Task brief
Using the listing below, extract each line that has the word "Reasons" in it.

::::

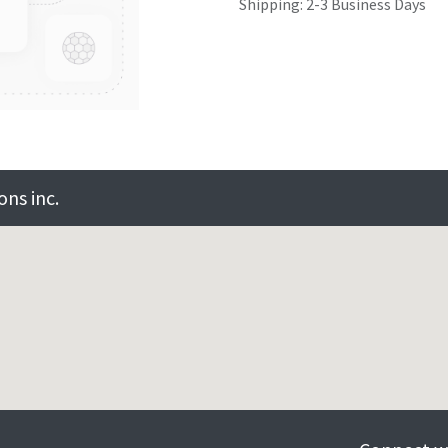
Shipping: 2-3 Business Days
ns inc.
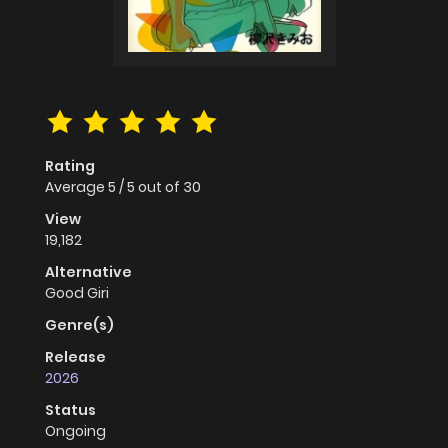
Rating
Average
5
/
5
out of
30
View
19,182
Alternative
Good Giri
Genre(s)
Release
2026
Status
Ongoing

::::

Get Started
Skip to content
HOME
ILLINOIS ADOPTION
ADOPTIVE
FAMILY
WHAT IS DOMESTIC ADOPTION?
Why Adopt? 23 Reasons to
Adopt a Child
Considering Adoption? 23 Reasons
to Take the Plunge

::::

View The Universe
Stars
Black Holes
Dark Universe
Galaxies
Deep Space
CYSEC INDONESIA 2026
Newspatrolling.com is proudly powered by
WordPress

::::

Solution
Why Adopt? 23 Reasons to
Considering Adoption? 23 Reasons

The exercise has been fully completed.